Subjectively, we think Big Sur is proving far heavier on updates. Here are some figures to provide objective evidence to your feelings. First, let me briefly review the update history of each of the last three versions of macOS.

macOS Mojave

This started well, with just one Supplemental Update (SU) added prior to 10.14.6, but ended rather messily, with no less than three SUs to its last version, 10.14.6. Smallest updates were a little less than 1 GB, and the largest only 3 GB. Total updates released after 10.14 amounted to 21.53 GB in 10 updates.

macOS Catalina

Catalina had many more SUs, and exceptionally ran to 10.15.7, and even that had an SU. Its smallest update, after an SU for the initial release, was 1.2 GB, and the largest was 4.5 GB for 10.15.1. Total updates released after 10.15 amounted to 32.17 GB in 12 updates.

macOS Big Sur

With its change in version numbering system, macOS 11 has hopefully replaced the Supplemental Update with patch releases like 11.2.2. Although we haven’t yet reached 11.3, there have already been 6 updates to the initial 11.0 release, and there are marked differences between Intel and M1 Macs. The initial release for Intel Macs was 11.0.1, which was an update for early M1 models, which came with 11.0 pre-installed, and required immediate updating to 11.0.1. Sizes of updates are also different: for Intel Macs these have ranged from 2.3-3.27 GB, for M1s 3.1-4.2 GB. Total update size delivered so far has been 13.86 GB in 5 updates for Intel Macs, and 22.27 GB in 6 updates for M1 models.

Cumulative sizes

The clearest picture is seen in a graph of cumulative update size against minor version number, below. For this, the total size of updates for each minor release is the sum of all patches/SUs before the next minor release. Thus, the size of Catalina 10.15.4 is 3.42 GB (10.15.4 update) plus that of 10.15.4 SU (1.38 GB).


The lines shown are fitted using least-squares linear regression, and fit the cumulative totals surprisingly well. According to their equations:

  • Mojave’s minor versions required a total of 3.5 GB of update per version.
  • Catalina’s required 4.6 GB per version, and extended to 7 rather than 6 minor versions.
  • On Intel Macs, Big Sur’s updates have already required 10.6 GB per version.
  • On M1 Macs, Big Sur has required 14.1 GB per version, and the cumulative total up to 11.2 has already exceeded that for the whole of Mojave.


If Apple were to issue no further patches to Big Sur, only minor updates terminating at 11.6, the minimum total update size for the whole cycle would be 23 GB for Intel models, and 35 GB for M1s. However, at the present rates of growth Big Sur would be expected to require a total of 56 GB for Intel and 78 GB for M1 models.

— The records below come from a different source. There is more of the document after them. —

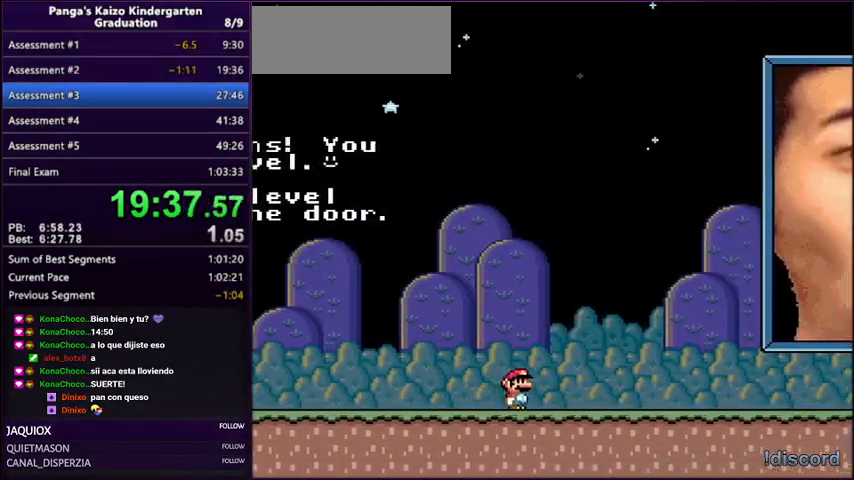
{"buttons": ["Y"], "events": []}
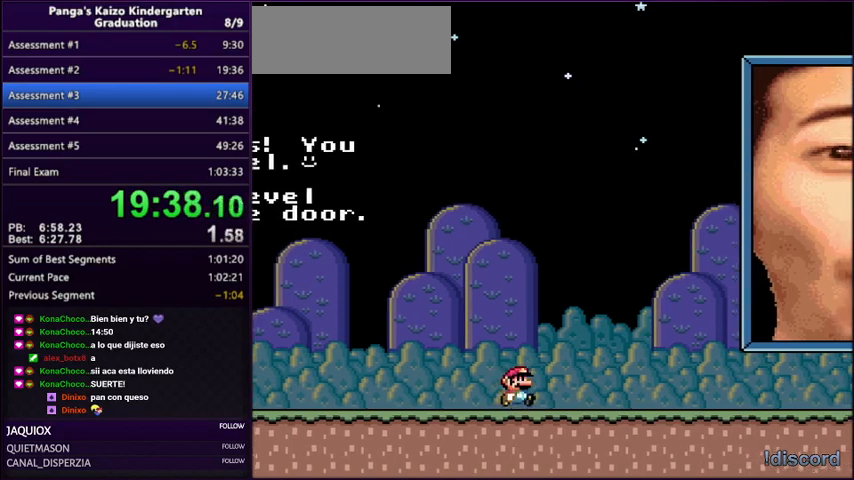
{"buttons": ["Y"], "events": []}
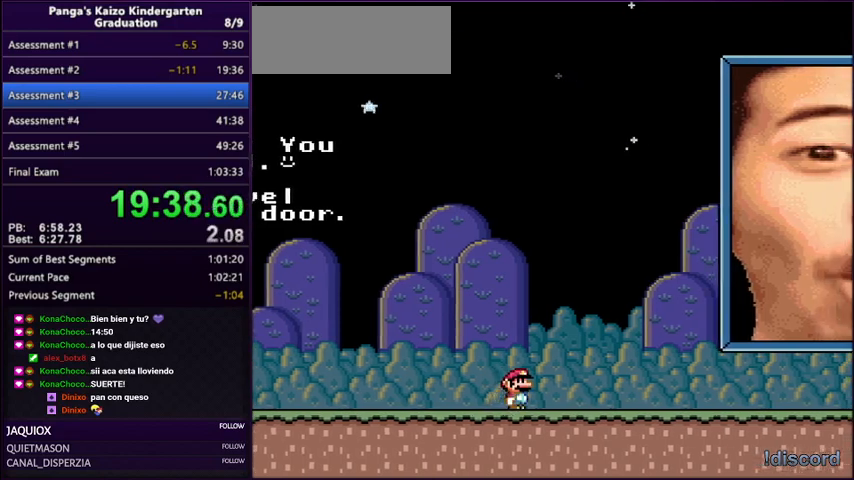
{"buttons": ["Y"], "events": []}
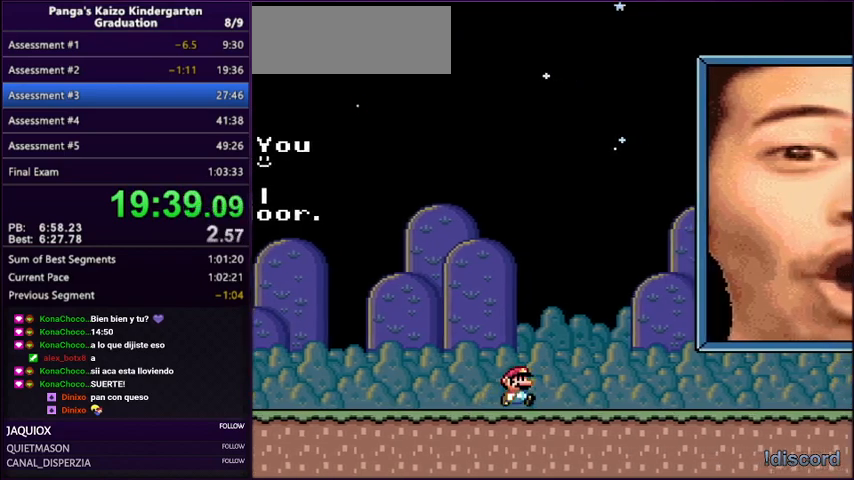
{"buttons": ["Y"], "events": []}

If you think those sound grim, consider Apple’s requirements: for every million M1 users, Apple’s software update servers would have to deliver 78 million GB, that’s 78 petabytes. That’s a small proportion of global ‘fixed’ internet traffic, which is around 180,000 petabytes per month, but it’s a terrifying amount for individual users.

Didn’t Apple promise that updating Big Sur was going to be faster and easier? It ain’t from where I’m sitting.